Evaluating the Ability of Explanations to Disambiguate Models in a Rashomon Set

from arxiv, This is a preprint of the paper published at the MURE workshop, AAAI 2026, which builds on a preprint of separate work published at FAccT 2025 (arXiv:2505.10399)

Explainable artificial intelligence (XAI) is concerned with producing explanations indicating the inner workings of models. For a Rashomon set of similarly performing models, explanations provide a way of disambiguating the behavior of individual models, helping select models for deployment. However explanations themselves can vary depending on the explainer used, and need to be evaluated. In the paper "Evaluating Model Explanations without Ground Truth", we proposed three principles of explanation evaluation and a new method "AXE" to evaluate the quality of feature-importance explanations. We go on to illustrate how evaluation metrics that rely on comparing model explanations against ideal ground truth explanations obscure behavioral differences within a Rashomon set. Explanation evaluation aligned with our proposed principles would highlight these differences instead, helping select models from the Rashomon set. The selection of alternate models from the Rashomon set can maintain identical predictions but mislead explainers into generating false explanations, and mislead evaluation methods into considering the false explanations to be of high quality. AXE, our proposed explanation evaluation method, can detect this adversarial fairwashing of explanations with a 100% success rate.
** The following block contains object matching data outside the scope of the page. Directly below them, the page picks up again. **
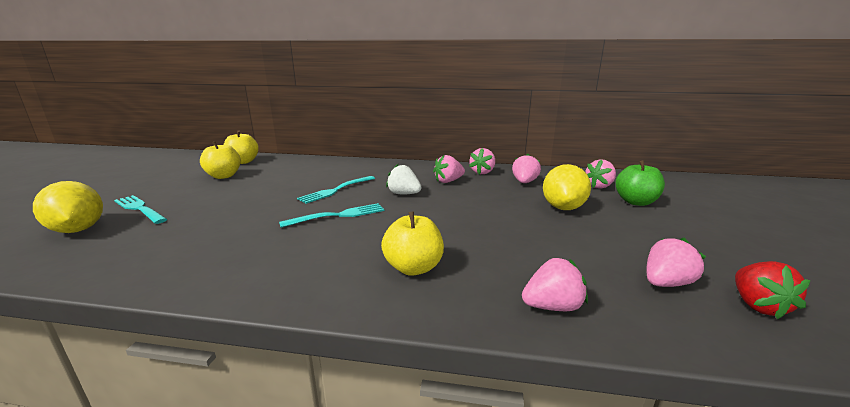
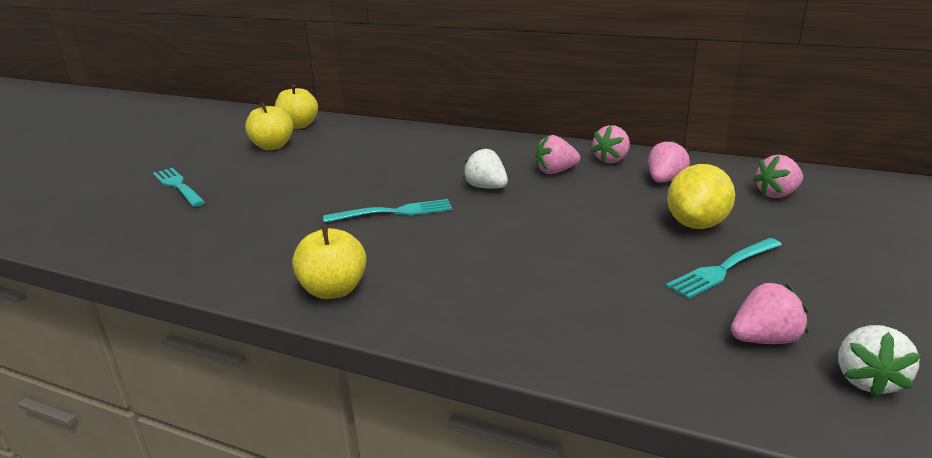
camera: 15 degrees right, 5 degrees up
(78, 230) = (118, 207): yellow lemon -> none
(336, 190) = (402, 176): turquoise fork -> turquoise fork (723, 269)
(413, 268) = (458, 286): yellow apple -> yellow apple (333, 290)
(552, 306) = (597, 348): pink strawberry -> none
(635, 202) = (815, 224): green apple -> none
(758, 305) = (867, 380): red strawberry -> white strawberry

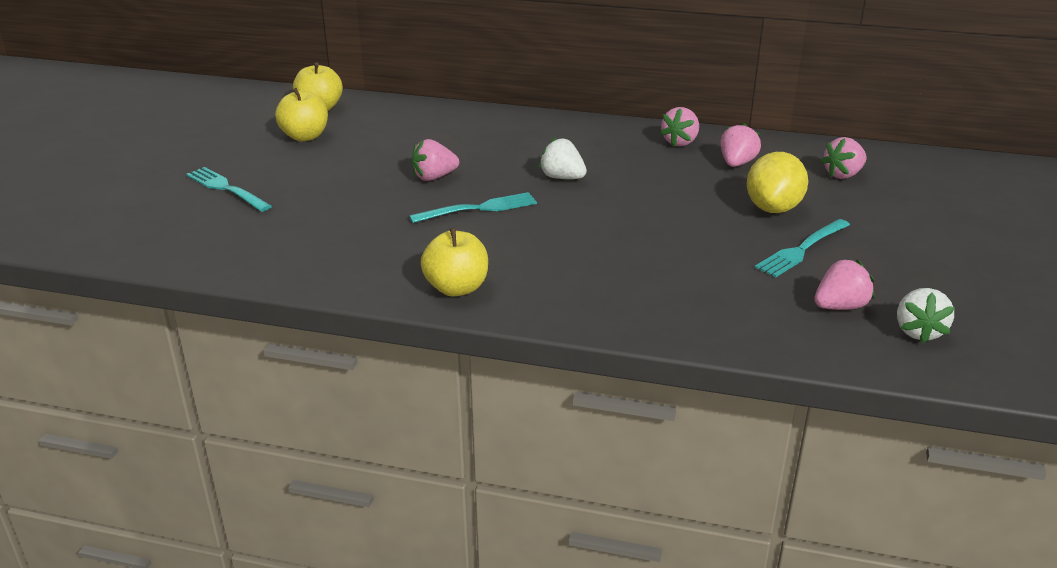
camera: 10 degrees left, 5 degrees up
(555, 171) = (627, 157): pink strawberry -> pink strawberry (434, 177)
Unlike prior explanation evaluation strategies such as those based on model sensitivity or ground truth comparison, AXE can determine when protected attributes are used to make predictions.

翻译：可解释人工智能（XAI）致力于生成能够揭示模型内部工作机制的解释。对于一个性能相近的模型所构成的拉什莫尔集合，解释提供了一种区分单个模型行为的方法，有助于选择用于部署的模型。然而，解释本身会因所使用的解释器不同而产生差异，因此需要对其进行评估。在论文《无真实基准下的模型解释评估》中，我们提出了解释评估的三项原则及一种评估特征重要性解释质量的新方法“AXE”。我们进一步说明，依赖将模型解释与理想真实基准解释进行比较的评估指标，会掩盖拉什莫尔集合内的行为差异。而遵循我们提出原则的解释评估则会凸显这些差异，从而有助于从拉什莫尔集合中选择模型。从拉什莫尔集合中选择替代模型可以保持完全相同的预测结果，但会误导解释器生成错误的解释，并误导评估方法认为这些错误解释具有高质量。我们提出的解释评估方法AXE能够以100%的成功率检测到这种对抗性的解释“漂白”行为。与先前基于模型敏感性或真实基准比较的解释评估策略不同，AXE能够判定受保护属性是否被用于进行预测。